EN el clásico cine del Oeste abundaba el personaje del manso cabreado. Un tipo tímido y apacible -el papel lo bordaban Alan Ladd y Jimmy Stewart-, un apocado granjero o un retraído petimetre del Este al que chuleaban los pistoleros con recochineo y petulancia hasta que le hervía el radiador, se le mudaba la expresión timorata y desenfundaba un Colt con cara de muy mala leche. En las sesiones dobles de los domingos, los niños de mi pueblo aplaudían cuando al «muchacho», como llamaban al protagonista, le entraba aquel arrebato entre iracundo y justiciero que dejaba el poblado limpio de forajidos antes de volverse a sus quehaceres lamentando haberse tenido que poner serio. La moraleja venía a ser que no hay peor cólera que la de los pacíficos y que toda paciencia tiene un límite.

El cadáver político de Ricardo Costa, tendido en el saloon en medio de una inesperada humareda, ha permitido ver en el perfilde Rajoy la sombra insólita de ese killer pesaroso. Tanto tiempo y tanta gente hablando de su falta de autoridad y pasándole las manos por la cara le han debido de provocar esa rabia furibunda que brota en los caracteres introvertidos del agotamiento de la calma. Costa desde luego no daba el tipo del forajido torvo de currículum siniestro y helada sonrisa amenazante; más bien parecía el jovenzuelo vehemente y bravucón pagado en demasía de sí mismo, mal aconsejado y poseído de un exceso de confianza. El retrato robot de la primera víctima de un tiroteo. En su ardiente energía retadora había un grave error de cálculo de fuerzas; no tiene ni media bofetada y llevaba pintada en la frente la palabra escarmiento.

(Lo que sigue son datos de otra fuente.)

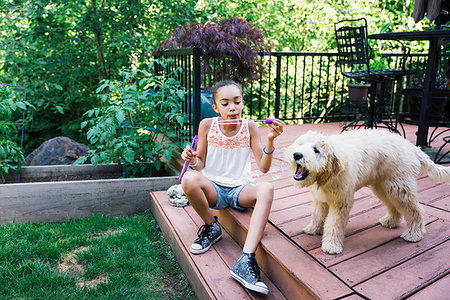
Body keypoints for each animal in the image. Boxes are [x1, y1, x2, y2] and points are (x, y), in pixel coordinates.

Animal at [284, 127, 450, 254]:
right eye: (300, 145)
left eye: (316, 150)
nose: (297, 154)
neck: (326, 175)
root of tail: (411, 146)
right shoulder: (321, 199)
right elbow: (318, 215)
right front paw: (313, 229)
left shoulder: (341, 202)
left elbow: (334, 225)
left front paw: (331, 246)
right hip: (383, 187)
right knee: (394, 206)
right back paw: (390, 221)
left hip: (399, 187)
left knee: (415, 210)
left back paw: (414, 234)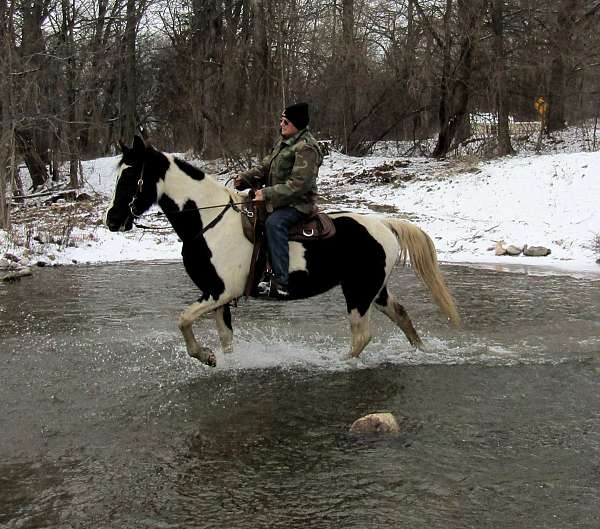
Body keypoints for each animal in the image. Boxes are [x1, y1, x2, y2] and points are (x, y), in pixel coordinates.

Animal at [105, 136, 460, 368]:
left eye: (131, 175)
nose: (112, 220)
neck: (209, 222)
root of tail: (384, 224)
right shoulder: (217, 296)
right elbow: (226, 339)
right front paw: (218, 359)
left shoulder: (219, 291)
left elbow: (183, 320)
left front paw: (204, 355)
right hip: (375, 290)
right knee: (401, 315)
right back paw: (421, 352)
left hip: (358, 293)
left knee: (362, 336)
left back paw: (336, 362)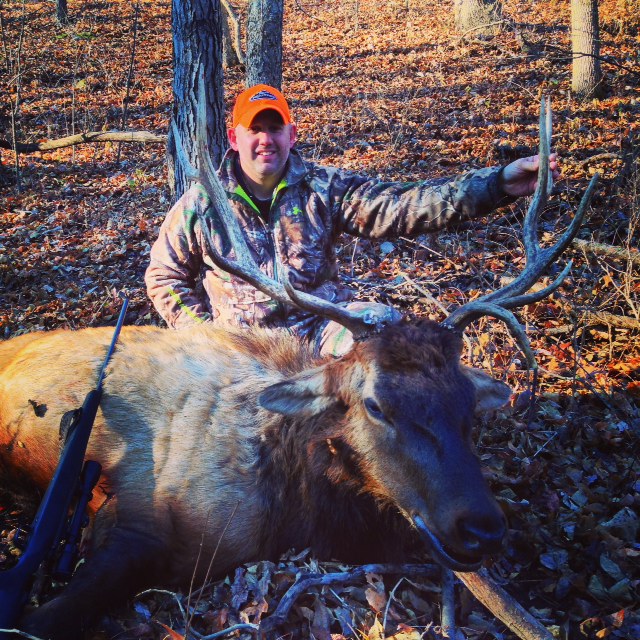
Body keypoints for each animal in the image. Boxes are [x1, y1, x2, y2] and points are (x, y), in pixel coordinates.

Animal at [0, 97, 597, 640]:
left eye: (468, 405)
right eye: (375, 404)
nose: (483, 528)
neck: (292, 504)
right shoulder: (141, 516)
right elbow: (38, 621)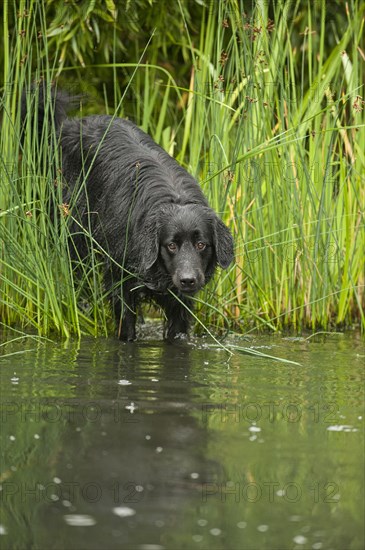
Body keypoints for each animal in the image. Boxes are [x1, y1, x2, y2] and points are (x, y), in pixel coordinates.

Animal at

La bala que lo ha tumbado es en realidad un disparo de advertencia. Con el revólver humeante en la mano, Rajoy mira con recelo a los pistoleros de más enjundia que revolotean en torno al conflicto de Madrid y su Caja. El ritual de estas escenas está tan visto en el cine que hasta los niños -de antes- jugaban a repetirlo con sus pistolitas de calamina y sus cartucheras de plástico: yo que tú no lo haría y tal y tal, tienes hasta que salga el sol para largarte, forastero. O forastera.

El hombre tranquilo, el contemporizador sheriff de autoridad desafiada amenaza con tomarle gusto al gatillo y empezar a contar muescas en la culata. Quizá se haya dado cuenta de que iban a por él en serio y de que estaba en juego su propia supervivencia. Tiene más de John Carradine que de Gary Cooper, de patriarca cachazudo que de héroe carismático, pero una situación límite puede cambiar el temperamento y la conducta de cualquier ser humano. De repente la inicial comedia de enredo se ha transformado en un duelo en O.K. Corral. Un duelo entre verdaderos enemigos, porque en política los adversarios suelen estar casi siempre al otro lado de la frontera.